The main revenue for laptops are spares. I got my keyboard replace for 3.5 k. I mean, it's not made of gold after all.


----------



## Flash (Nov 17, 2017)

Done. Is this for a cover story?


----------



## TheProfessor1987 (Nov 20, 2017)

Took the survey. I got many insights on how I make buying decisions. Build quality and warranty are at the top of my list.


----------



## Dr. House (Jun 19, 2018)

Laptop market is declining, people moved to iOS and Android platform more.


----------



## Desmond (Jun 19, 2018)

Dr. House said:


> Laptop market is declining, people moved to iOS and Android platform more.


Look at the date.


----------



## thetechfreak (Jul 9, 2018)

Just filled up the survey. Not sure if it matters anymore


----------



## Vyom (Jul 9, 2018)

thetechfreak said:


> Just filled up the survey. Not sure if it matters anymore


Lol. Of course it doesn't matter anymore. It was for a previous article in the magazine.
For any future article, I think digit staff will create a new survey.


----------



## SaiyanGoku (Jul 9, 2018)

Vyom said:


> It was for a previous article in the magazine.

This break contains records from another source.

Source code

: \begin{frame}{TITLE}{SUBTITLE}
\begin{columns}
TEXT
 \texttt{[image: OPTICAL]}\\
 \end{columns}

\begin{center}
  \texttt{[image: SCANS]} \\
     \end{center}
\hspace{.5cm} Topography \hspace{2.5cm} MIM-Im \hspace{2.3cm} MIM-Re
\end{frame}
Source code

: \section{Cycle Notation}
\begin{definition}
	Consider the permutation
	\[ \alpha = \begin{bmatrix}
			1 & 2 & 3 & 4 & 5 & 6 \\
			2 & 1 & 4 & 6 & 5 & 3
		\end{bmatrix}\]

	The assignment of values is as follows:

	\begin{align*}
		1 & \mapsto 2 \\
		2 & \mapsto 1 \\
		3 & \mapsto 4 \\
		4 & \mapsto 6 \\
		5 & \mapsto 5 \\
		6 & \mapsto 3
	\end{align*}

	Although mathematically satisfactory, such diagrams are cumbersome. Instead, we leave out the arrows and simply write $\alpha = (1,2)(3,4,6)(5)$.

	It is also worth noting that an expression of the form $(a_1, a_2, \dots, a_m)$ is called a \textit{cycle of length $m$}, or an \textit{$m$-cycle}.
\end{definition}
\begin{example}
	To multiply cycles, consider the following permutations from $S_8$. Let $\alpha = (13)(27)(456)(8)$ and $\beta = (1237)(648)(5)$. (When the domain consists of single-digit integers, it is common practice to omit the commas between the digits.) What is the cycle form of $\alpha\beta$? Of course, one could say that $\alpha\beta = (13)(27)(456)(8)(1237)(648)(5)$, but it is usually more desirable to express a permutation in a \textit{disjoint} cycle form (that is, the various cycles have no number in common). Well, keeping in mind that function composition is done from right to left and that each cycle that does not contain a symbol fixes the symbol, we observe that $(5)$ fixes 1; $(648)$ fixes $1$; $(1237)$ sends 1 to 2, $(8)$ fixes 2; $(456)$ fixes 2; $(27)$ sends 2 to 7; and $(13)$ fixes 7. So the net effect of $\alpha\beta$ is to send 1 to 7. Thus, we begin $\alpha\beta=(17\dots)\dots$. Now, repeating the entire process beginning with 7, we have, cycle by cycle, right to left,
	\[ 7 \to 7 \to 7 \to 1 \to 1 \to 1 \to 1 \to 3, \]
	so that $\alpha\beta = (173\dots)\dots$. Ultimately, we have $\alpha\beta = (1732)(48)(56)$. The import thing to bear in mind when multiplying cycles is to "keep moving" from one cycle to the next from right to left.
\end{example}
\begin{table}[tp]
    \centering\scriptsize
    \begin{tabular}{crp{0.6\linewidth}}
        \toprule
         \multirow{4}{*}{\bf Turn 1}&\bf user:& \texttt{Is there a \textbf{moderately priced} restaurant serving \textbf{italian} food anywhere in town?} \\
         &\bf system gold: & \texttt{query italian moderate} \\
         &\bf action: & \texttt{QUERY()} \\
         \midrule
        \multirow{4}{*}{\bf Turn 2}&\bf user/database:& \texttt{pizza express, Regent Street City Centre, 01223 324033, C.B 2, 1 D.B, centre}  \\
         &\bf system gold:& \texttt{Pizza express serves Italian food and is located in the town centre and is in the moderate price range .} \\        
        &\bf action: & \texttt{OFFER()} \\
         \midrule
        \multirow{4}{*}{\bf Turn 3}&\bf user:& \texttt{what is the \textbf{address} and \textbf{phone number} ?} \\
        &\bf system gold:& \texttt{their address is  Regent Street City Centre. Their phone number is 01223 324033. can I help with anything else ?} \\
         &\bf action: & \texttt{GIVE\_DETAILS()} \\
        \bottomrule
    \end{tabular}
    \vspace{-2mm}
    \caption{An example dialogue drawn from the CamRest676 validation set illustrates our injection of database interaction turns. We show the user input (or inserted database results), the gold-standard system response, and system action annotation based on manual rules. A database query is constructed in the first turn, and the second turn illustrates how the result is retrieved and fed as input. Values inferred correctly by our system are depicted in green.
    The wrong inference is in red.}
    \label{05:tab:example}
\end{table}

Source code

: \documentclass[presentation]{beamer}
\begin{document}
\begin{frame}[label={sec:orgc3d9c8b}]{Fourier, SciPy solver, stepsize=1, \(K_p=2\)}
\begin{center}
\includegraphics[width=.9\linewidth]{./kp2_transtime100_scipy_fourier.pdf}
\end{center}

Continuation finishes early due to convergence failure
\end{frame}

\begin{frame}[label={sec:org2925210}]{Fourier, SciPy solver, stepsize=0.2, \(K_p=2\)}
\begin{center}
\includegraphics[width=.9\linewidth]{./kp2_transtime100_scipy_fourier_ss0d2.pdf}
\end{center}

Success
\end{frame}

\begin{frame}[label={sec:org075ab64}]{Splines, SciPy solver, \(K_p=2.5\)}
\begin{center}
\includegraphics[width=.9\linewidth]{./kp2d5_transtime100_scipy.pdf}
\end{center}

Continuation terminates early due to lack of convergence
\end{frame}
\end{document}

Do you have a link for the article?


----------



## Vyom (Jul 9, 2018)

SaiyanGoku said:


> Do you have a link for the article?


I will have to look for it. Will do in home at night. Meanwhile if anyone else can find it, that would be great.

Edit: Most prolly it should be for December 2017 edition. Or Jan 2018.


----------



## rhitwick (Jul 9, 2018)

Shouldn't this be locked now?


----------



## Anorion (Jul 9, 2018)

^yup, done


----------